Things seemed to be working out great for my wife and me as an interfaith family: she and her Jewish extended family; me and my Italian Catholic extended family. Everyone was happy.
We shared and honored our respective traditions in harmony. There was a memorable moment during our interfaith wedding that came to represent this harmony for me. My wife’s grandparents performed a special blessing (modified just for us) over the wine and bread. They handed me some Manischewitz wine and challah, and gave my wife Italian wine and Italian bread. We were truly one of those couples who would make this interfaith journey succeed, even after the introduction of children into our lives. And we did.
So, why did I convert to Judaism nearly seven-and-a-half years after our wedding day?
I didn’t know much about Judaism before I met my wife. After we dated for a couple of months, my future mother-in-law gave me Harry Gersh’s book, When a Jew Celebrates. I clearly remember her saying: “If you are going to be part of this family, then I want you to learn our traditions and understand why Judaism is important to us.” This wasn’t an attempt to convert me. In fact, my future in-laws were respectful of my family’s traditions, holidays and beliefs. As strange as it might sound, this “homework” assignment left a big impact on me.
As the years went by, I realized something had taken hold of me—Judaism, with all of its captivating beauty. With each Shabbat celebrated with my family, my love for and connection to Jewish life would grow deeper and deeper. It gave me so much meaning. However, a force was pulling me away. It wasn’t my own Catholic identity, but my parents. I felt like I was betraying them and their love that raised me as a Catholic. So, I installed a barrier in my mind and attempted to keep conversion at bay.
But I couldn’t. I knew I wanted to become Jewish, and wondered if it was off-limits for me. My wife, kids and I had spent the last several years thriving as an interfaith family. Why change things now?
I eventually decided to face the resistance that I was feeling. I spent weeks preparing for and anticipating questions and arguments my parents may have had. I blocked off two-and-a-half hours for the most difficult conversation of my life. When the time finally came, the news was a shock to my parents, especially since I hadn’t intended to convert prior to getting married. Not surprisingly, the conversation was filled with emotion on both sides. I can still remember their parting words: “We love you, but we cannot support you in this decision.” I’ll admit my timing wasn’t the best with Christmas being around the corner. This was the start of many new and bumpy roads to navigate.
For my immediate family, I had hoped we would transition from an interfaith family to one big, happy Jewish family that was always on the same page. That wasn’t that case. As I studied for conversion, I adopted Jewish observances different from my wife’s definition of what it’s like to be Jewish.
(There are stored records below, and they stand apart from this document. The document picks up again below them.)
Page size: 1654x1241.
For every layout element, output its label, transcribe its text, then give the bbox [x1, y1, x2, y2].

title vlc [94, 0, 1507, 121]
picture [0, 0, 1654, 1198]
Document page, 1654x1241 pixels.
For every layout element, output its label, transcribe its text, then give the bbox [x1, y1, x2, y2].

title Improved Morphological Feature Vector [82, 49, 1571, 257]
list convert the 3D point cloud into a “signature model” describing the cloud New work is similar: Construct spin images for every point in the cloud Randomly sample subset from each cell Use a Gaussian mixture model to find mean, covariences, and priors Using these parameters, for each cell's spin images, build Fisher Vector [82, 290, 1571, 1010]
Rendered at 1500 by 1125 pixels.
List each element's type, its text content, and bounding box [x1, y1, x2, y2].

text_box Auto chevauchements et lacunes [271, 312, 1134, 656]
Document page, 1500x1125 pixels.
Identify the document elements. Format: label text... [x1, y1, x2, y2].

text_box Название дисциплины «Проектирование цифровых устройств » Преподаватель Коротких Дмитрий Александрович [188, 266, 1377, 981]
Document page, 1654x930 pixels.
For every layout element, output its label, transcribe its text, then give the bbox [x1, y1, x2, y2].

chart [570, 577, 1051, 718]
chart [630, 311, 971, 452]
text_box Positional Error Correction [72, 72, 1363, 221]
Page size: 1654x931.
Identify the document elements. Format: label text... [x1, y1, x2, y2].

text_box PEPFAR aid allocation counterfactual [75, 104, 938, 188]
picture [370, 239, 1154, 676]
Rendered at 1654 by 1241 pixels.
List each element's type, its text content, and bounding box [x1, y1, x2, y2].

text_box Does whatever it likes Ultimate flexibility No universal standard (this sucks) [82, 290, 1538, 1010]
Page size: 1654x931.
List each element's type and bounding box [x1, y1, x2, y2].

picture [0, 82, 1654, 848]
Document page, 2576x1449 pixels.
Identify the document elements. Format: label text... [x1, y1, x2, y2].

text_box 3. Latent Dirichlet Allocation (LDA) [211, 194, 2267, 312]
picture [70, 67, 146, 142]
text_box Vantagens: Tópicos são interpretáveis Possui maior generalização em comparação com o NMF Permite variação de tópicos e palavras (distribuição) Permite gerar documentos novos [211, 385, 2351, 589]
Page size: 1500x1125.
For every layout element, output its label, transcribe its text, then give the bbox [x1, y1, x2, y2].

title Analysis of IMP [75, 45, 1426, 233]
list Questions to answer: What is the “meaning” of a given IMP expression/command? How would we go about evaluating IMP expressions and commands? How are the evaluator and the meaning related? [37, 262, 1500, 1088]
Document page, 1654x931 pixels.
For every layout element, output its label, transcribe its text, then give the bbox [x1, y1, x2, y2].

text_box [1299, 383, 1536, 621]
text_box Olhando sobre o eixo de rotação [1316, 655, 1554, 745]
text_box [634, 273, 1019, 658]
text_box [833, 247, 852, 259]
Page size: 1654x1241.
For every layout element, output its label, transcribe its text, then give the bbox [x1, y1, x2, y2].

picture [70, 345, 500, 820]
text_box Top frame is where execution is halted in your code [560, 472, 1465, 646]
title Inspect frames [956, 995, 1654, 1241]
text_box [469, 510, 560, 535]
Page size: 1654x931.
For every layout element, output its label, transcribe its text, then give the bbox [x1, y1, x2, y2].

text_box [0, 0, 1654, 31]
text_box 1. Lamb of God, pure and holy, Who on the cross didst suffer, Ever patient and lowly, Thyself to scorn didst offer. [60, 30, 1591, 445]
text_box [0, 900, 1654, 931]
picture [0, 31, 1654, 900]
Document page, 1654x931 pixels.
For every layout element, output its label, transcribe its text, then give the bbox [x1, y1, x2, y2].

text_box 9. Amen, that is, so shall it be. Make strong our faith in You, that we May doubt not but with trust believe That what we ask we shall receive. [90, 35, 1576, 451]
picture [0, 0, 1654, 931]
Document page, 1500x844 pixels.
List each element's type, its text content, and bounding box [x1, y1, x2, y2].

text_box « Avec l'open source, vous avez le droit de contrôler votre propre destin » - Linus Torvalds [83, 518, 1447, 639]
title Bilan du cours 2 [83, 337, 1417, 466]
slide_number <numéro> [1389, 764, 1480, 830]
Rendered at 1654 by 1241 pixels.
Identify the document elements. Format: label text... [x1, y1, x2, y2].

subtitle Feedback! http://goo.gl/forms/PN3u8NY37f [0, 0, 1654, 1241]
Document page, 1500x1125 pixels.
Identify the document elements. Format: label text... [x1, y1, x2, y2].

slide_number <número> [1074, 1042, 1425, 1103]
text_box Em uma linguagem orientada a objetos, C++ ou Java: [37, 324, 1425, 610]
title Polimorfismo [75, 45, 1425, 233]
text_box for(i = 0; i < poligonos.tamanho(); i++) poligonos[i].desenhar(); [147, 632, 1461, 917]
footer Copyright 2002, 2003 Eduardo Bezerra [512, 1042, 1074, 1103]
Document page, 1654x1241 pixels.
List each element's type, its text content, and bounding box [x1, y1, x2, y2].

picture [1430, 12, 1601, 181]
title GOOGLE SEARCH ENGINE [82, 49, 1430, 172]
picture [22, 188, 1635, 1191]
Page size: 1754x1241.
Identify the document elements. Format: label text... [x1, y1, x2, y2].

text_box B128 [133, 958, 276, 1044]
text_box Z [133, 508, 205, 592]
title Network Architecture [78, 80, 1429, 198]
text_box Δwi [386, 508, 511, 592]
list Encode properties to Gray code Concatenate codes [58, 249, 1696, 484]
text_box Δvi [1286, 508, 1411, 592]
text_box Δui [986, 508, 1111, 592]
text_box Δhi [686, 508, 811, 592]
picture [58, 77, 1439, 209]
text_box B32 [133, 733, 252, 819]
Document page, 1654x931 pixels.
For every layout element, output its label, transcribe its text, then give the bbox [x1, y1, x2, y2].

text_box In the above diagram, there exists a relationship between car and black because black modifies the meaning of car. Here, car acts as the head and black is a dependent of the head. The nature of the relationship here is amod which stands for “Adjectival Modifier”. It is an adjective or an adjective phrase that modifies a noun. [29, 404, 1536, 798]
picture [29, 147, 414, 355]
We also had to rethink what celebrating holidays with my parents would be like from this new perspective, especially regarding our children.
Fast forward two years of living a Jewish life since that difficult conversation with my parents. I was now ready for the last step before becoming Jewish: immersing in the mikveh. The mikveh is a ritual bath which, for conversion purposes, seals someone’s new Jewish identity. Upon immersion for the third and final time, I recited the Shehecheyanu blessing, which thanks God for bringing us to this moment. Although they didn’t attend, I couldn’t help thinking of my parents and how—even with their disappointment—they were responsible for bringing me into this world. They raised me as someone who could make this decision and choose this path.
In the Torah, name changes occur during transformation. With my first name being Joseph, I could have easily chosen my new Hebrew name as “Yosef.” However, like those in the Torah, I wanted my Hebrew name to reflect my transformation. That’s why I chose “Menashe,” who was one of Joseph’s sons. By choosing “Menashe,” I became the next generation of myself. This name would serve as a symbol of my new identity, while still retaining a connection to who I was prior to my transformation.
While my new Jewish identity was sealed that day at the mikveh, I recognize there are certain biological and psychological aspects the waters of the mikveh cannot wash away: my mother’s smile, my father’s sense of humor and the love I have for them. Becoming Jewish represented the fusion of the different paths I’ve taken in my life’s journey so far. The experiences and learnings gained along the way have prepared me to navigate what’s next, including new and bumpy roads.